Matillion ETL security best practices
This page describes methods for enhancing the security of your Matillion ETL instances. Specifically, this page focuses on three security principles: confidentiality, integrity, and availability.
If you encounter any problems with the methods described on this page, please contact our support team.
Confidentiality
Access to data should only be possible after authentication, and should be subject to some level of authorization.
Matillion recommendations
- Protect your running Matillion ETL instances with a firewall that allows the least privileges necessary. Matillion has one web service that checks whether your instance is available to the world. This situation usually indicates an overly permissive firewall, and you'll see a warning: "Your copy of Matillion ETL is publicly available"– in the notices window.
- We recommend that you configure Matillion ETL with the minimum environment connection permissions possible. Please be aware that cloud platform (AWS, Azure, and GCP) metadata endpoints are always accessible, and may allow users to retrieve privileged information—including SSO keys.
- Use HTTPS rather than HTTP. Matillion ships with a self-signed SSL certificate that is perfectly functional, but that causes your browser to issue an "un-trusted" warning. You can upload your own certificate and associated private key if you wish.
- Enable SSL for JDBC communications between Matillion and all the data sources and targets. This is sometimes a JDBC connection option, which you can set using. component parameters. It's sometimes a property of the source database, which needs to be configured by the database administrator. For Snowflake and Amazon Redshift, there's an "Enable SSL" option in the Matillion ETL environment.
- When using components that output to permanent cloud storage, choose the option to enable encryption at rest.
- Take advantage of the authentication and authorization options of the target database, especially using a strong username/password combination.
- Don't set up an environment using a powerful "administrator" user. Instead, use a minimally privileged ordinary database user.
- Use the Matillion password manager to store passwords. Choose the option to use KMS encryption rather than the default encoding (which is obfuscation).
- Keep password access to Matillion ETL enabled. You can use a local database, or can switch to an existing LDAP server.
- Use project ACLs to enable or disable access to Matillion users.
- Matillion ETL has an authorization model: don't use generic names, and grant minimum privileges to every individual user.
- Do not use 'None' user authentication. All access to Matillion ETL instances should be protected by requiring a user-specific username and password, whether managed internally by OpenID or LDAP. Stateless authentication can be used to manage these settings on HA clusters.
- Use "top-level" data acquisition components where possible, i.e. those that have their own dedicated orchestration component. These almost all link into Matillion's OAuth credentials management system, which allows you to secure connectivity using OAuth.
Integrity
Data should be protected from incorrect modification.
Matillion recommendations
- Don't change data during load. This will ensure that the data transformation jobs are working from an accurate copy of the source data.

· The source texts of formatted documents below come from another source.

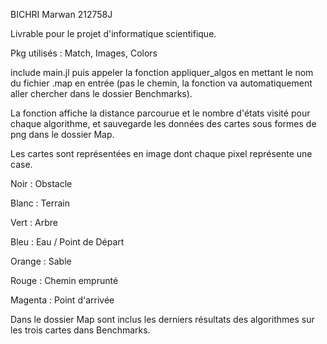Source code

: BICHRI Marwan 212758J

Livrable pour le projet d'informatique scientifique.

Pkg utilisés : Match, Images, Colors

include main.jl puis appeler la fonction appliquer_algos en mettant le nom du fichier .map en entrée (pas le chemin, la fonction va automatiquement aller chercher dans le dossier Benchmarks).

La fonction affiche la distance parcourue et le nombre d'états visité pour chaque algorithme, et sauvegarde les données des cartes sous formes de png dans le dossier Map.

Les cartes sont représentées en image dont chaque pixel représente une case.

Noir : Obstacle

Blanc : Terrain

Vert : Arbre

Bleu : Eau / Point de Départ

Orange : Sable

Rouge : Chemin emprunté

Magenta : Point d'arrivée

Dans le dossier Map sont inclus les derniers résultats des algorithmes sur les trois cartes dans Benchmarks.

- Use Matillion ETL's documentation feature to document and publish the ELT designs.
- Implement a testing process that involves testing all orchestration and transformation jobs on representative (and ideally full-volume) source data.
- Have deployment procedures and a version control methodology.
- Use the Matillion ETL audit trail feature to monitor changes to the jobs.
- Take advantage of database transactions. This can help ensure that multipart data transformations are either completely successful, or else fail completely without leaving data partially updated.
Availability
Ensure that information can be accessed when appropriate and required.
Matillion recommendations
- Control access to the transformed data by using a different database user than the one used by Matillion ETL. This will help ensure that reports or analytics don't get accidentally run against the wrong dataset, or against data that hasn't yet been fully transformed.
- Use one of Matillion ETL's three backup methods: export/import, API export, and root volume backups (AWS only).
- Have disaster recovery procedures and test them.
- Keep software up to date - monitor the Notices panel for "updates available" messages.
Network protection and firewalling
Minimizing the number of machines that can attempt to access valuable infrastructure reduces the potential attack surface.
Matillion recommendations
- If using an external persistence database, which we recommended in our "integrity" section above, then the persistence store should only accept connections from the expected hosts. This would be the Matillion ETL instances, and machines used for database administration accounts. You can enable these settings using firewall rules or a VPC account.
- If using a load balancer to distribute connections between nodes in a HA deployment, then the nodes should only accept incoming HTTPS connections from the load balancer. SSH connections to individual nodes will probably be required for administration, but the nodes will not need to accept any other incoming network traffic.